Many of the locations with the highest victim counts have users on old systems, which rarely (if at all) see software updates.

The U.S. was the top location for victims by count (32,041), but Iran (30,436) and Vietnam (19,304), followed by Argentina (13,657), India (12,367), and Turkey (11,939) are where the majority of the victims reside.

In Vietnam, the success rate per attempted victim was 68 percent, followed by a 43 percent success rate in Iran. Argentina showed a recorded 31 percent success rate, and in each location the common factor was outdated software.

When asked if patching in these areas a hopeless situation, Accuvant’s director of research, Alex Wheeler, said that it isn’t – as long as software vendors innovate.

“Software companies need to innovate. Patches can’t require restarts. Upgrades should require no more than one click. Let the user work while patches are being applied. Upgrade downloads should [have the ability to resume]. Upgrading should have zero percent chance of bricking. [Software companies shouldn’t] require users to be on vulnerable versions for features they want, if it doesn’t fit your business model then change.”

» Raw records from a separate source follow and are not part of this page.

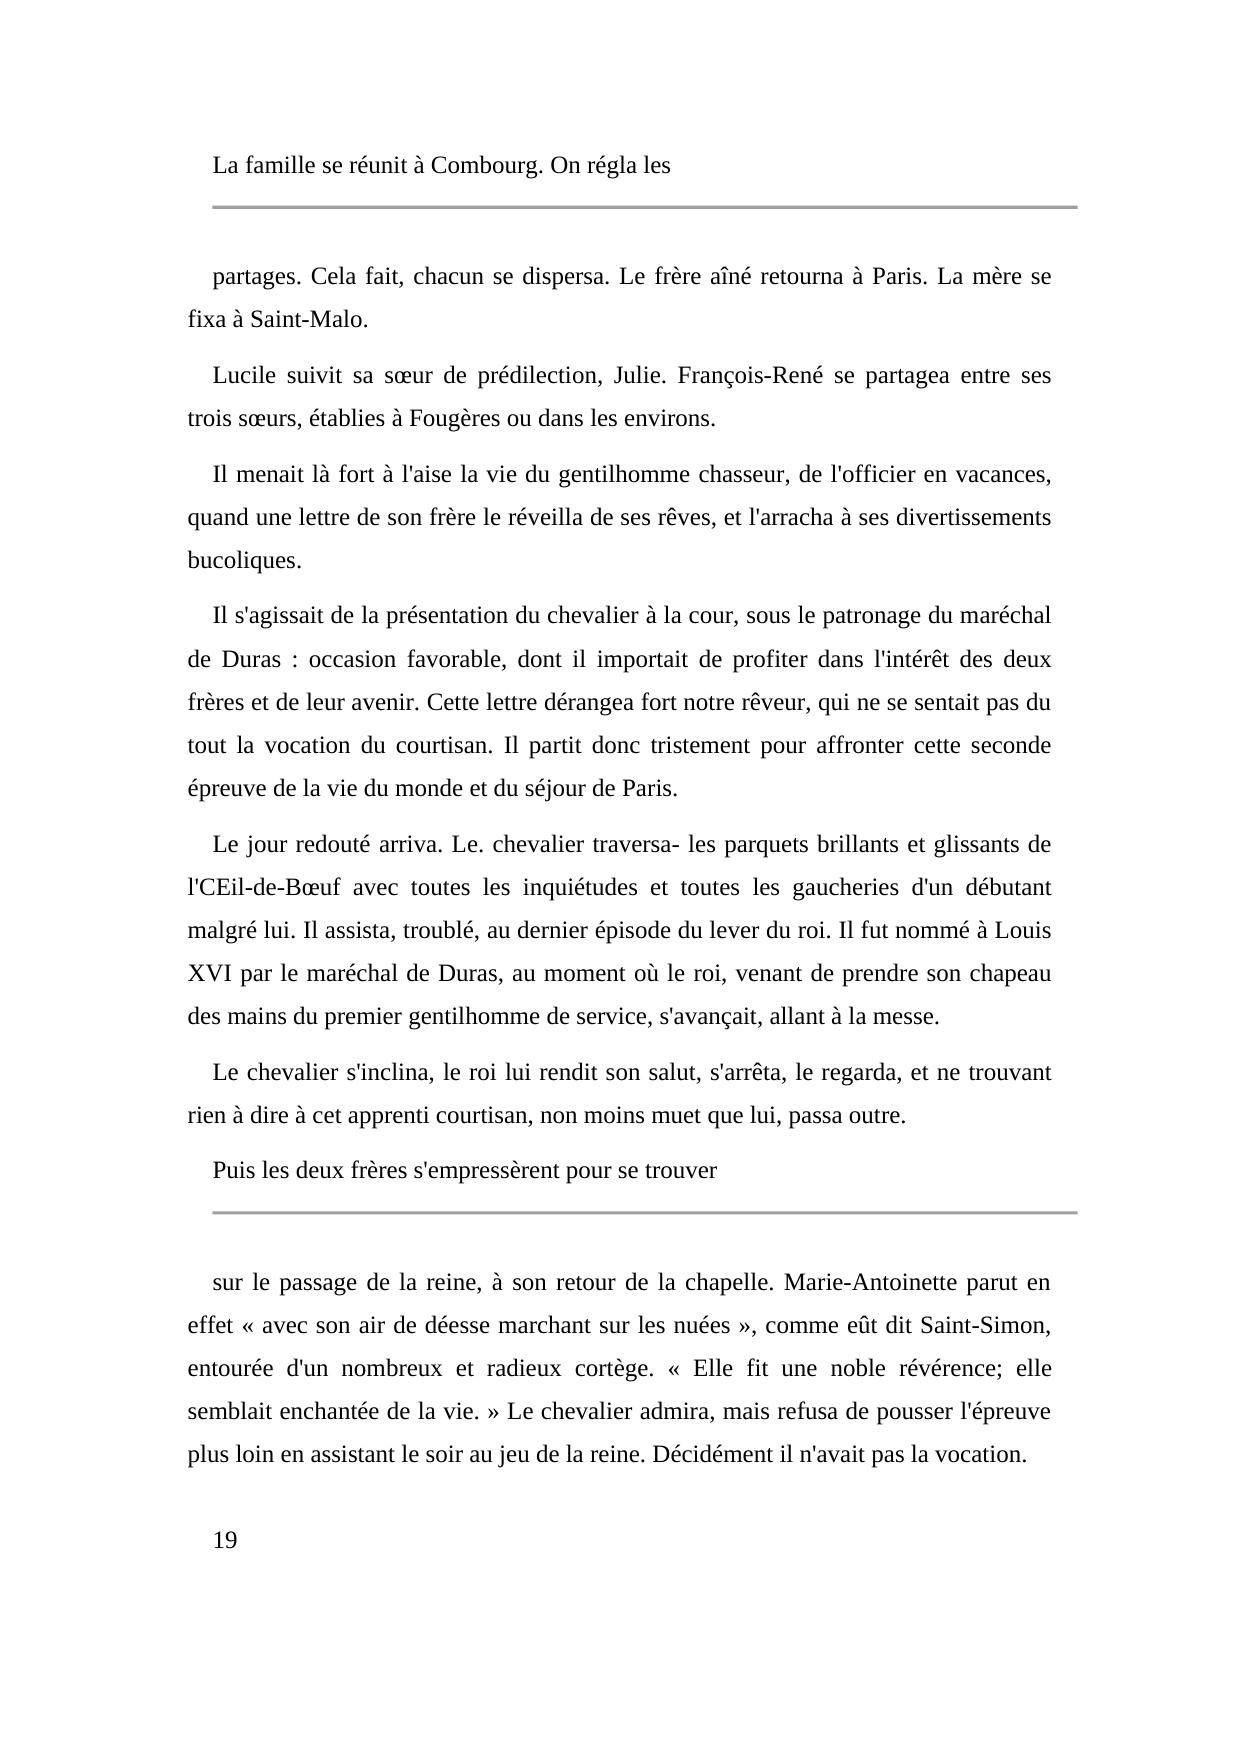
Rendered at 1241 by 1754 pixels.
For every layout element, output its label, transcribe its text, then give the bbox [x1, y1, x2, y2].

text La famille se réunit à Combourg. On régla les [187, 150, 1053, 179]
text partages. Cela fait, chacun se dispersa. Le frère aîné retourna à Paris. La mère se fixa à Saint-Malo. [187, 261, 1053, 333]
text Il menait là fort à l'aise la vie du gentilhomme chasseur, de l'officier en vacances, quand une lettre de son frère le réveilla de ses rêves, et l'arracha à ses divertissements bucoliques. [187, 459, 1053, 574]
text sur le passage de la reine, à son retour de la chapelle. Marie-Antoinette parut en effet « avec son air de déesse marchant sur les nuées », comme eût dit Saint-Simon, entourée d'un nombreux et radieux cortège. « Elle fit une noble révérence; elle semblait enchantée de la vie. » Le chevalier admira, mais refusa de pousser l'épreuve plus loin en assistant le soir au jeu de la reine. Décidément il n'avait pas la vocation. [187, 1267, 1053, 1468]
text Lucile suivit sa sœur de prédilection, Julie. François-René se partagea entre ses trois sœurs, établies à Fougères ou dans les environs. [187, 360, 1053, 432]
text Le jour redouté arriva. Le. chevalier traversa- les parquets brillants et glissants de l'CEil-de-Bœuf avec toutes les inquiétudes et toutes les gaucheries d'un débutant malgré lui. Il assista, troublé, au dernier épisode du lever du roi. Il fut nommé à Louis XVI par le maréchal de Duras, au moment où le roi, venant de prendre son chapeau des mains du premier gentilhomme de service, s'avançait, allant à la messe. [187, 829, 1053, 1030]
text Puis les deux frères s'empressèrent pour se trouver [187, 1156, 1053, 1184]
text Le chevalier s'inclina, le roi lui rendit son salut, s'arrêta, le regarda, et ne trouvant rien à dire à cet apprenti courtisan, non moins muet que lui, passa outre. [187, 1057, 1053, 1129]
text Il s'agissait de la présentation du chevalier à la cour, sous le patronage du maréchal de Duras : occasion favorable, dont il importait de profiter dans l'intérêt des deux frères et de leur avenir. Cette lettre dérangea fort notre rêveur, qui ne se sentait pas du tout la vocation du courtisan. Il partit donc tristement pour affronter cette seconde épreuve de la vie du monde et du séjour de Paris. [187, 601, 1053, 802]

However, even if that happens, it might not help. Tod Beardsley, the Metasploit engineering manager at Rapid7, said that he sees a two-tiered computing environment; one where PCs may be updated easily and regularly, but end-users are still left with devices they cannot control.

“Devices they are incapable of updating at any reasonable pace, or ever,” Beardsley said.

“Phones and tablets with slow release schedules for their vulnerable apps, and embedded/Internet of Things devices that have no reasonable firmware upgrade path (SOHO routers, thermostats, toasters). So, your PC may be rock solid, but your home network that PC lives on will be quite vulnerable to the enterprising Crimeware distributor.”

With that said, kits like Magnitude and the business process they are advancing, could represent the future of crime on the Internet. But only time will tell.